What fun you both seem to be having! She looks very happy to try everything thrown her way...jumping off in the middle of the walk, though is puzzling. I think she just likes to do that. Nothing to do w/ it being wobbly, she is a confident girl for sure.


----------



## MaggieRoseLee (Aug 17, 2001)

They go thru different stages and phases that make no sense to us. I am NOT worried about the dogwalk at all. She'll get over it soon as long as I don't make and issue out of it. The point of allowing her to bail is so she feels she has control. And you can CLEARLY see she keeps getting right back on!!!!


----------



## kelso (Jan 22, 2007)

I really enjoy watching these videos of Glory...thanks for posting them. It must take alot work to do that! Very informative and interesting to see the videos and her progression. She is stunning!

question: Is she very ball driven? If so, at this stage would you start using a ball/tug or stick with food rewards? For example..on the dogwalk? Or use whatever works best? Just curious how you do it, have always wanted to start agility with one of my dogs and have done a small beginner class with one of them, they like food but loooove balls. 

Thanks!


----------



## MaggieRoseLee (Aug 17, 2001)

> Quote:question: Is she very ball driven? If so, at this stage would you start using a ball/tug or stick with food rewards? For example..on the dogwalk? Or use whatever works best? Just curious how you do it, have always wanted to start agility with one of my dogs and have done a small beginner class with one of them, they like food but loooove balls.

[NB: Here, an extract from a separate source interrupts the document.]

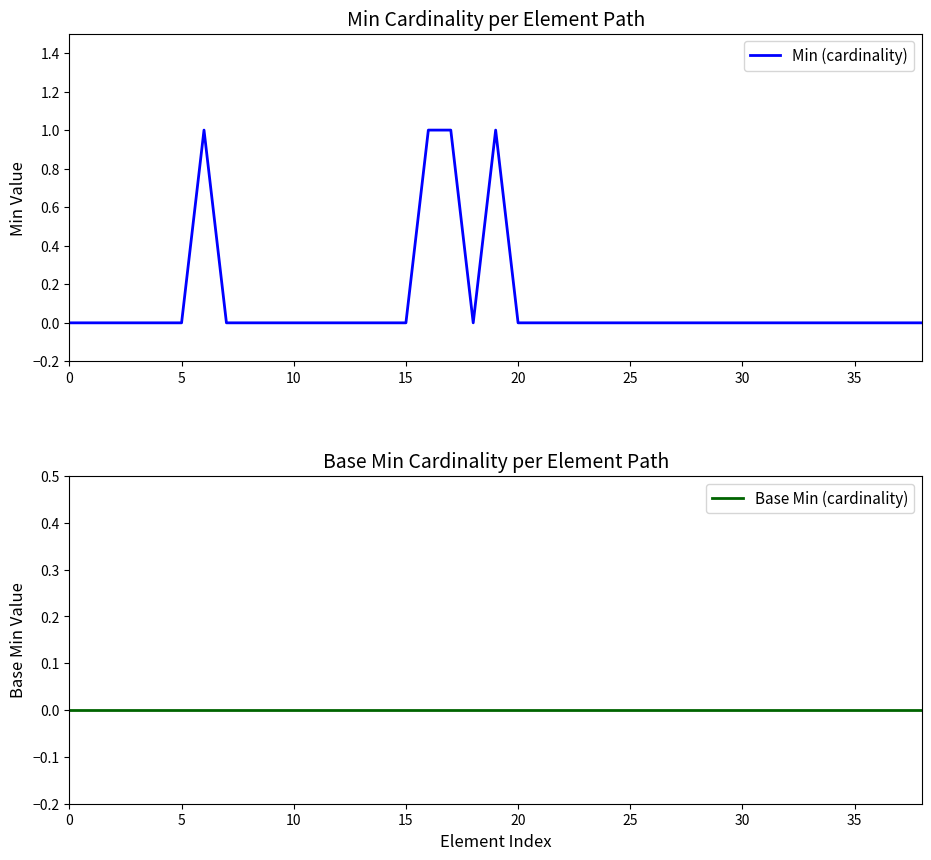

Reading left to right, transcribe all the data shown in this chart.

Min (cardinality): 0	0	0	0	0	0	1	0	0	0	0	0	0	0	0	0	1	1	0	1	0	0	0	0	0	0	0	0	0	0	0	0	0	0	0	0	0	0	0
Base Min (cardinality): 0	0	0	0	0	0	0	0	0	0	0	0	0	0	0	0	0	0	0	0	0	0	0	0	0	0	0	0	0	0	0	0	0	0	0	0	0	0	0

YES we use toys in agility. Balls are good, but balls on a rope are WAY better! The tugging makes YOU much more a part of the entire agility 'game' . Rather than playing chase with a ball which makes you kind of merely the Official Ball Launcher with the reward and fun coming from the running and the getting of the ball. Not so much with you. With a ball on a rope you can get the best of both worlds to use the same toy to drive you pup (like rolling it fast and far as they exit the tunnel) AND also with the tugging when ever they are brilliant and come tearing back to you.

Right now we are at the stage with these young pups that we want tons of teeny constant rewards to keep them involved and with us for the hour long class. With Glory's body growing and changing every week, I don't even get how she's coordinating those legs/feet from one week to the next. The food should actually allow her to THINK and make decisions to work out what's going on and to focus more on me (with all the other stuff going on around us in class that IS part of the challenge!).

I am definitely working on the toy/tugging thing outside of class right now. I have a tunnel at the house so she get the toy every time she charges out. I DO just want that fun and fast and she doesn't need to think of anything but WHOOPEE!!!!


----------



## Castlemaid (Jun 29, 2006)

Really cool! She sure is enjoying the challenge of figuring out what she is supposed to do!


----------